こんにちは。大阪市福島区の歯医者 富永歯科クリニック院長富永佳代子です。前回に引き続き、抜歯、インプラントなどの外科治療を受けるときに、注意が必要な病気やお薬についてお話します。今回は、最終項目「長期ステロイド剤服用」について、ご紹介します。
ステロイド剤とは、どのようなお薬でしょうか?
「ステロイド」とは、腎臓の上にある副腎で生成される副腎皮質ホルモンの1種です。副腎皮質ホルモンは、体の中の炎症を抑えたり、免疫反応を抑える強い作用があります。例えば、強いストレスを感じた時に、脳の視床下部から腎臓に指令を出して、副腎からステロイドが分泌されると、ストレスへの体の過剰な反応が抑えられます。このホルモンが持つ作用を薬として応用したものがステロイド剤です。体の炎症や免疫反応を抑えるのに、体内で作られるステロイドだけでは不足している時に使います。
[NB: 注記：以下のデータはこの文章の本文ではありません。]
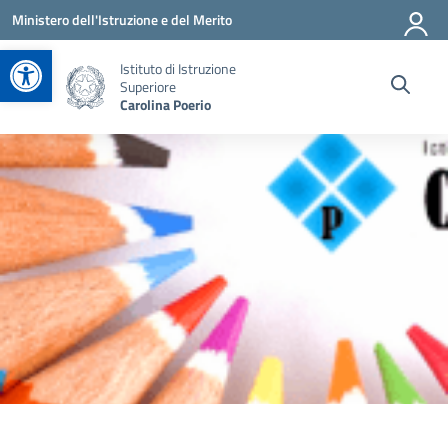
Vai ai contenuti
Vai al menu di navigazione
Vai al footer
Ministero dell'Istruzione e del Merito
Apri la barra degli strumenti
Istituto di Istruzione
Superiore
Carolina Poerio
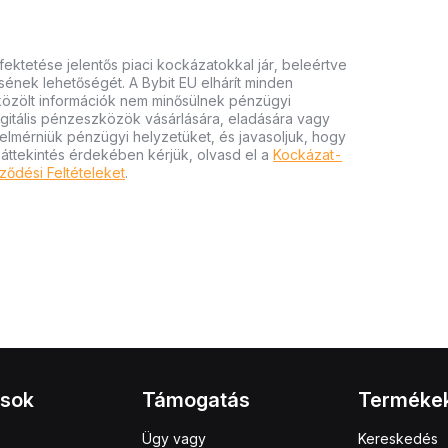
ektetése jelentős piaci kockázatokkal jár, beleértve
tésének lehetőségét. A Bybit EU elhárít minden
 közölt információk nem minősülnek pénzügyi
igitális pénzeszközök vásárlására, eladására vagy
felmérniük pénzügyi helyzetüket, és javasoljuk, hogy
 áttekintés érdekében kérjük, olvasd el a
Kockázat-
ződési Feltételeket
.
ások
Támogatás
Terméke
Ügy vagy
Kereskedés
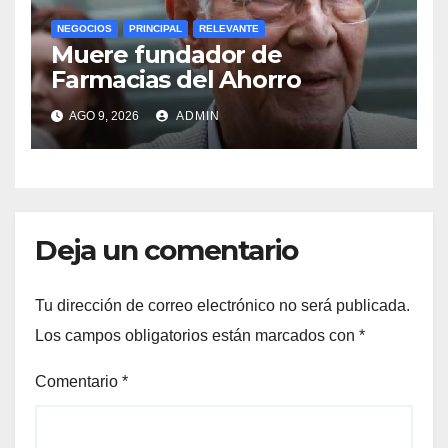
NEGOCIOS
PRINCIPAL
RELEVANTE
Muere fundador de
Farmacias del Ahorro
AGO 9, 2026
ADMIN
Deja un comentario
Tu dirección de correo electrónico no será publicada.
Los campos obligatorios están marcados con
*
Comentario
*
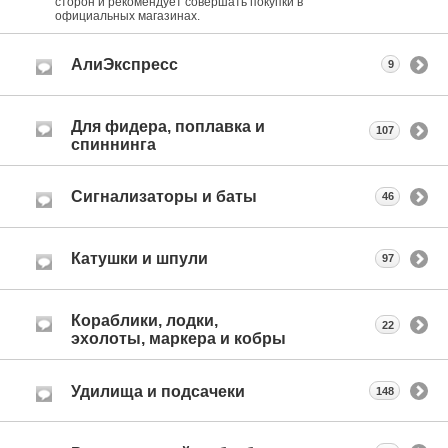
сторон и рекомендует совершать покупки в
официальных магазинах.
АлиЭкспресс
9
Для фидера, поплавка и
107
спиннинга
Сигнализаторы и баты
46
Катушки и шпули
97
Кораблики, лодки,
22
эхолоты, маркера и кобры
Удилища и подсачеки
148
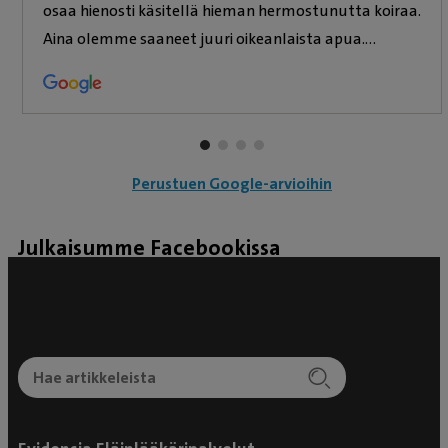
osaa hienosti käsitellä hieman hermostunutta koiraa.
Aina olemme saaneet juuri oikeanlaista apua.
Erityismaininta vielä Taru Latvasesta, joka on aivan
ihana, taitava ja huumorintajuinen eläinlääkäri.
Lämmin suositus! 🤩
Perustuen Google-arvioihin
Julkaisumme Facebookissa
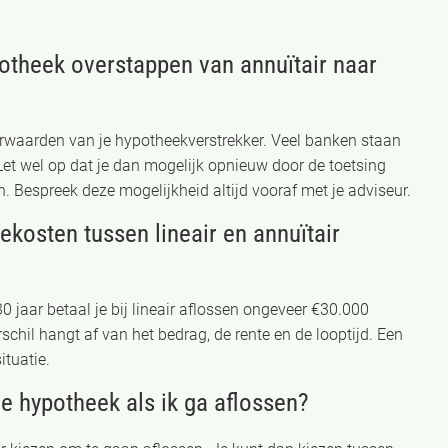
ypotheek overstappen van annuïtair naar
orwaarden van je hypotheekverstrekker. Veel banken staan
Let wel op dat je dan mogelijk opnieuw door de toetsing
 Bespreek deze mogelijkheid altijd vooraf met je adviseur.
tekosten tussen lineair en annuïtair
 jaar betaal je bij lineair aflossen ongeveer €30.000
schil hangt af van het bedrag, de rente en de looptijd. Een
ituatie.
je hypotheek als ik ga aflossen?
種類としては、塗り薬、飲み薬、注射薬があります。
どのような疾患に使っているのでしょうか?
ステロイド剤は、気管支喘息、悪性リンパ腫、ネフローゼ症候群など、さまざまな疾患の治療に使われています。特に自己免疫疾患を持ってらっしゃる方が服用されています。例えば、免疫の異常により関節に炎症が起きて痛みや腫れが起きる関節リウマチがあります。ステロイド剤は、過剰な免疫反応と炎症を抑え、痛みや腫れを和らげる作用があります。
歯科治療との関係は?
細菌感染に注意
炎症というと良くないものと考えますが、これは細菌に対して体が戦っている状態です。ステロイド剤長期服用をしている方は、炎症や免疫反応が起きにくくなっているため、細菌感染しやすい状態です。そのため、抜歯後や手術後の傷が治りにくく、膿んだり腫れたりすることがあります。
治療のストレスに注意
歯科治療、医療行為は、誰でも少なからず緊張し、ストレスになります。副腎皮質ホルモンは、そうしたストレスが体に与える影響を緩和させる作用があります。しかし、ステロイド剤長期投与の方は、副腎皮質ホルモンの分泌が抑えられている状態にあります。そのため、抜歯やインプラント手術などの後、発熱、嘔吐感、筋肉の痛み、血圧低下といった体調の悪化を訴えることがあります。これを「副腎クリーゼ」と呼びます。
歯科からのお願い
抜歯や外科処置前にステロイド剤を服用している方は、必ずお伝えください。ステロイド剤長期服用の方は、細菌感染を起こしやすい状態にあります。そのため、外科治療の際には、抗菌薬(抗生物質)を通常より多めに服用していただいたり、前もって服用(予防的投与)してもらうことがあります。また、ストレスによる体調変化を防ぐため、通常より多くステロイド剤を服用していただく「ステロイドカバー」が必要になることがあります。ステロイドカバーが必要か否かは、医科の先生との相談になります。
お薬手帳をお持ちください。
これまで、5回にわたり歯科治療と服用薬との関係をお話してきました。滅多にないのですが、命にかかわるようなケースもありますので、歯科受診の際には、必ず持病やお薬手帳についてお話しください。1種類ぐらいの服用薬であれば覚えていますが、種類が多くなるとわからない方、お薬手帳を持ち歩くのが煩わしい方は、携帯電話の中に、服用薬の資料、写真をいれておくのも良いと思います。
安心、安全な歯科治療のために、ご協力ください。